Against this unpromising backdrop, the visit to Ashburton Grange took on a wholly unmerited significance: a pageant, a raree show, and a conversazione rolled into one, with Mr and Mrs Kirkpatrick as its impresarios, its zealous sponsors, its loyal supporters denied a place at the table themselves but keen that their daughter should sample whatever sweetmeats were on offer. Mrs Kirkpatrick produced ten guineas for a new evening dress; Mr Kirkpatrick made over a little pile of half-crowns packed into a rouleau which he said would be useful for tipping the servants; and one of the old monogrammed suitcases that had belonged to Mrs Kirkpatrick’s father and had seen service in the days of the Paris Commune was put at her disposal. Meanwhile, there was no war news worth speaking of, and nobody Cynthia spoke to seemed to find this in the least bit surprising.
Chapter 3
Behind the Counter
The shop was in a distant part of Maida Vale, near the Regent’s Park canal. Sometimes a few cognoscenti struggled up from the Underground station.
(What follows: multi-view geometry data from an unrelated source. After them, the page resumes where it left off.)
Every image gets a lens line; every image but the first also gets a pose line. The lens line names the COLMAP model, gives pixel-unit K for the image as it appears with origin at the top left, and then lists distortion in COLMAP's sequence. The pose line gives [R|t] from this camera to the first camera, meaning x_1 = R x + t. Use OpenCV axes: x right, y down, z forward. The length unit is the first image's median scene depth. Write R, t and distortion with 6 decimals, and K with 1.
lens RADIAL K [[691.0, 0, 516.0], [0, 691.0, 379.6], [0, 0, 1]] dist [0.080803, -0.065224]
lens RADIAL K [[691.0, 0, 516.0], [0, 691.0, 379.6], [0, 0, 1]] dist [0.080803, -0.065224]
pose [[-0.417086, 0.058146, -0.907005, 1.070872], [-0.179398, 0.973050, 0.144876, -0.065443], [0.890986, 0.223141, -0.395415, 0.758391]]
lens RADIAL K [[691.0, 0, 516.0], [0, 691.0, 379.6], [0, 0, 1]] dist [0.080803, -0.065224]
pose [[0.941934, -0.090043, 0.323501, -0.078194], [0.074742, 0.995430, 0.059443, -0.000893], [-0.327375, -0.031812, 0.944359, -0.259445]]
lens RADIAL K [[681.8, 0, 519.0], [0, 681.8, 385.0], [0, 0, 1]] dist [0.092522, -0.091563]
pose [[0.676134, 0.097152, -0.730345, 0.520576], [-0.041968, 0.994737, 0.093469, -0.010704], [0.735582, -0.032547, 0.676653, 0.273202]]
But mostly it was empty. Fifty yards away, in the square’s northwestern quadrant, there was a glimpse of railway lines, and every twenty or thirty minutes, in a brisk detonation of whirled pistons and black smoke, a locomotive would plunge into view. These performances, with their explosive choreography, gave the day routine: a momentary quickening of the senses; satisfaction; slow decline.